Aussi avait-on commencé par montrer que chaque pays a sa valeur, que partout les citoyens ne demandent que la paix, la tranquillité, la liberté des trafics et des échanges, l’accroissement du bien-être par le commerce universel, et qu’ils ne songent à voler aucun territoire. Le sentiment patriotique consista, dès lors, uniquement à chercher le progrès intellectuel, moral et matériel de son pays, et non pas à écraser son voisin. Tandis que l’ancien patriotisme des gouvernements était grossier en préconisant la violence, nuisible en troublant les relations internationales, honteux en faisant de l’homme un gladiateur versant son sang pour son maître, immoral en substituant l’esclavage à la dignité humaine, le nouveau brille sur nos contrées comme les rayons d’un même Soleil fécondant l’univers.
Mais avec le progrès marsien, toutes ces divisions nationales elles-mêmes ont disparu, les frontières se sont effacées, et c’est si ancien qu’on s’en souvient à peine.

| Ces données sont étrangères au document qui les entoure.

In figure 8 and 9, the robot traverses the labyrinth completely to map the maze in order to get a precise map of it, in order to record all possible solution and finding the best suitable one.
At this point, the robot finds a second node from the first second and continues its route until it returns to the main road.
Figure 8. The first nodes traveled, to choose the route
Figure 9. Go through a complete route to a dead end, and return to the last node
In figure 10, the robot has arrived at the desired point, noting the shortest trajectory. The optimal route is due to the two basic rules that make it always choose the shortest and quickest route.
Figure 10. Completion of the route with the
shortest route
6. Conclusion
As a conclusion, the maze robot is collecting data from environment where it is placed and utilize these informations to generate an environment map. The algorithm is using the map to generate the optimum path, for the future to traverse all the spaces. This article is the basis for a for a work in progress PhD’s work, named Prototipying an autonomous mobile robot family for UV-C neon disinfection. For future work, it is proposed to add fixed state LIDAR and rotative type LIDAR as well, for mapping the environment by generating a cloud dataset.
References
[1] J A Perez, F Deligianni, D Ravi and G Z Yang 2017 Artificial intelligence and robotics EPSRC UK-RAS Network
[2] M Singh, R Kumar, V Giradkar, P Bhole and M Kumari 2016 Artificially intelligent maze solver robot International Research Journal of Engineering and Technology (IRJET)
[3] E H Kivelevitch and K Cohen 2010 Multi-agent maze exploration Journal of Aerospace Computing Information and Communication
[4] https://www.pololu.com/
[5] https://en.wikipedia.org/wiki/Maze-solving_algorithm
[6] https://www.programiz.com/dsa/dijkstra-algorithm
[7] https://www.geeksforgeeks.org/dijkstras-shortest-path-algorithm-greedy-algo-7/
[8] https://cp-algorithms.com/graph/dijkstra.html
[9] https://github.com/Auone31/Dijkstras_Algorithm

Vraiment, chez vous, on est bien en retard et mes amis vont sourire de votre état de prétendue civilisation.
– Rire de nous ?
– Oh ! oui. Nous qui vous croyions sérieux et intelligents !

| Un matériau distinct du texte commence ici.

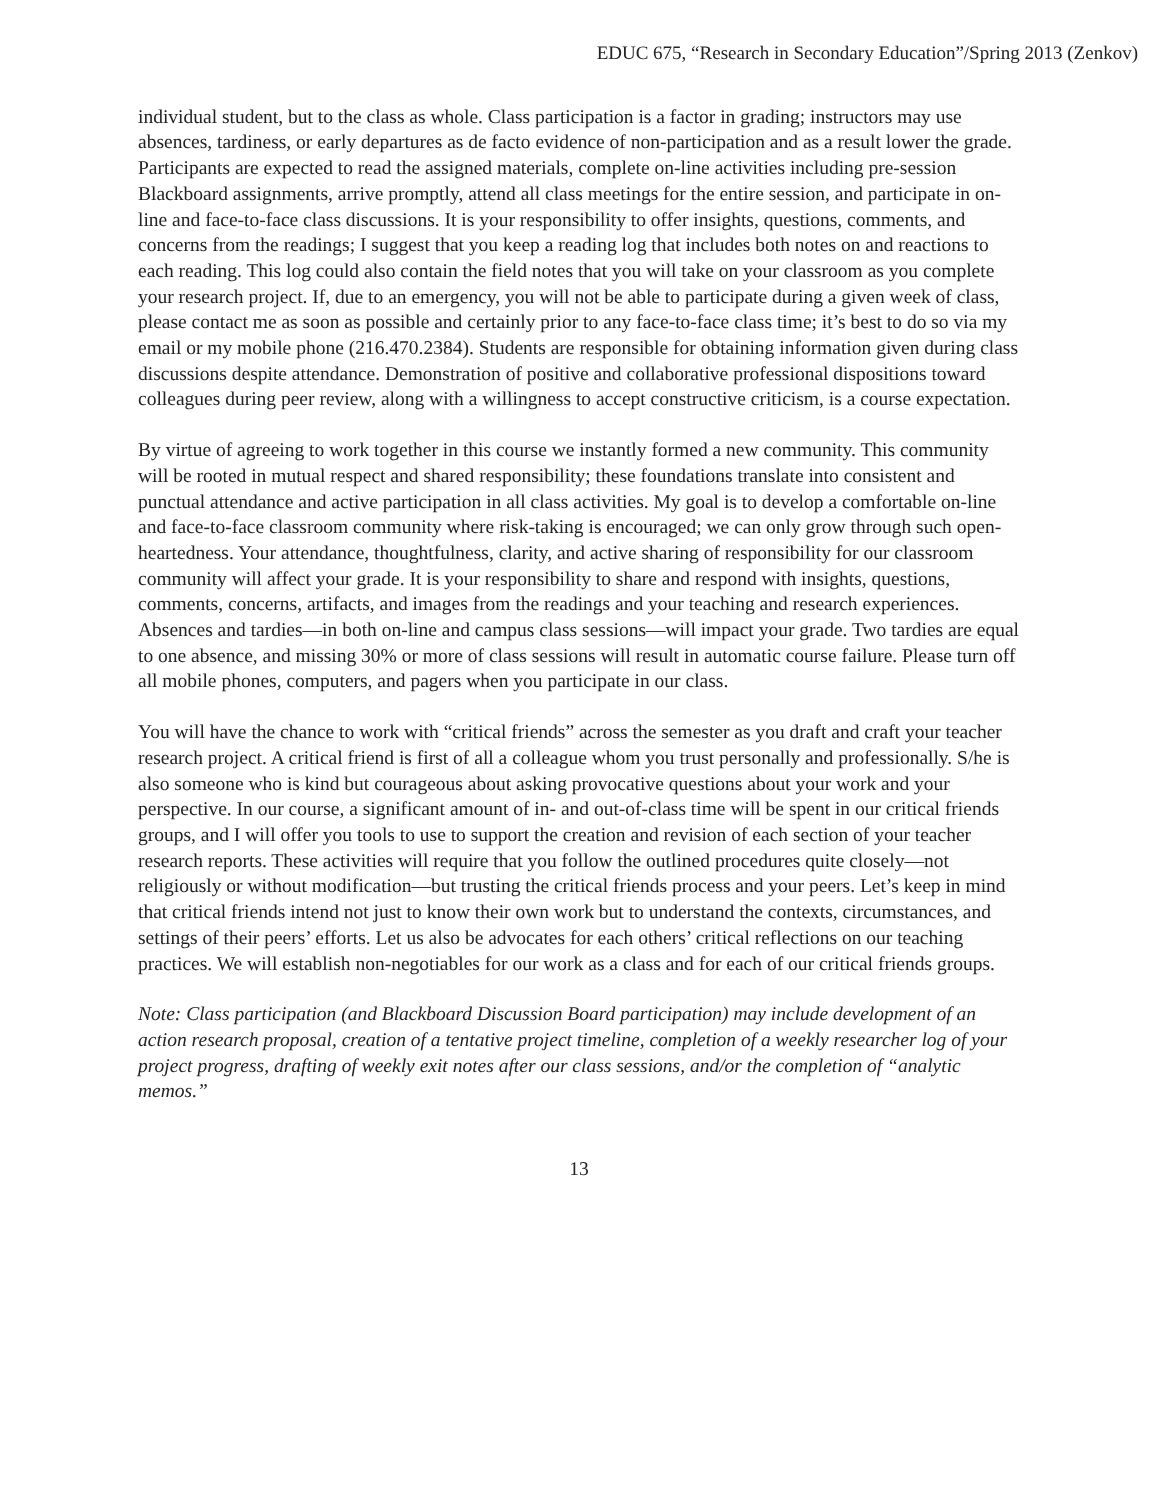EDUC 675, “Research in Secondary Education”/Spring 2013 (Zenkov)
individual student, but to the class as whole. Class participation is a factor in grading; instructors may use absences, tardiness, or early departures as de facto evidence of non-participation and as a result lower the grade. Participants are expected to read the assigned materials, complete on-line activities including pre-session Blackboard assignments, arrive promptly, attend all class meetings for the entire session, and participate in on-line and face-to-face class discussions. It is your responsibility to offer insights, questions, comments, and concerns from the readings; I suggest that you keep a reading log that includes both notes on and reactions to each reading. This log could also contain the field notes that you will take on your classroom as you complete your research project. If, due to an emergency, you will not be able to participate during a given week of class, please contact me as soon as possible and certainly prior to any face-to-face class time; it’s best to do so via my email or my mobile phone (216.470.2384). Students are responsible for obtaining information given during class discussions despite attendance. Demonstration of positive and collaborative professional dispositions toward colleagues during peer review, along with a willingness to accept constructive criticism, is a course expectation.
By virtue of agreeing to work together in this course we instantly formed a new community. This community will be rooted in mutual respect and shared responsibility; these foundations translate into consistent and punctual attendance and active participation in all class activities. My goal is to develop a comfortable on-line and face-to-face classroom community where risk-taking is encouraged; we can only grow through such open-heartedness. Your attendance, thoughtfulness, clarity, and active sharing of responsibility for our classroom community will affect your grade. It is your responsibility to share and respond with insights, questions, comments, concerns, artifacts, and images from the readings and your teaching and research experiences. Absences and tardies—in both on-line and campus class sessions—will impact your grade. Two tardies are equal to one absence, and missing 30% or more of class sessions will result in automatic course failure. Please turn off all mobile phones, computers, and pagers when you participate in our class.
You will have the chance to work with “critical friends” across the semester as you draft and craft your teacher research project. A critical friend is first of all a colleague whom you trust personally and professionally. S/he is also someone who is kind but courageous about asking provocative questions about your work and your perspective. In our course, a significant amount of in- and out-of-class time will be spent in our critical friends groups, and I will offer you tools to use to support the creation and revision of each section of your teacher research reports. These activities will require that you follow the outlined procedures quite closely—not religiously or without modification—but trusting the critical friends process and your peers. Let’s keep in mind that critical friends intend not just to know their own work but to understand the contexts, circumstances, and settings of their peers’ efforts. Let us also be advocates for each others’ critical reflections on our teaching practices. We will establish non-negotiables for our work as a class and for each of our critical friends groups.
Note: Class participation (and Blackboard Discussion Board participation) may include development of an action research proposal, creation of a tentative project timeline, completion of a weekly researcher log of your project progress, drafting of weekly exit notes after our class sessions, and/or the completion of “analytic memos.”
13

– Et sur votre monde, à quoi s’occupe-t-on ?
– À travailler utilement, à jouir de la vie, à étudier la nature, à admirer ses merveilles, à résoudre les grands problèmes de la création, à chercher à comprendre le Créateur, à contempler l’immense univers au milieu duquel nos destinées se déroulent. Nous consacrons nos ressources à des œuvres fécondes qui agrandissent notre savoir ou notre bonheur, et nous sommes tous trop riches, n’imaginant aucune dépense destructive. Nous nous trouvons heureux sans tuer personne, et nous n’avons pas d’autre ambition que celle du progrès général de l’humanité. »
À ce moment, je m’éveillai ; mon voisin de Mars avait disparu, et il me sembla que si les habitants de la Terre devenaient instruits et éclairés, ils seraient plus heureux, plus tranquilles et plus sages qu’ils ne l’ont été depuis le commencement du monde.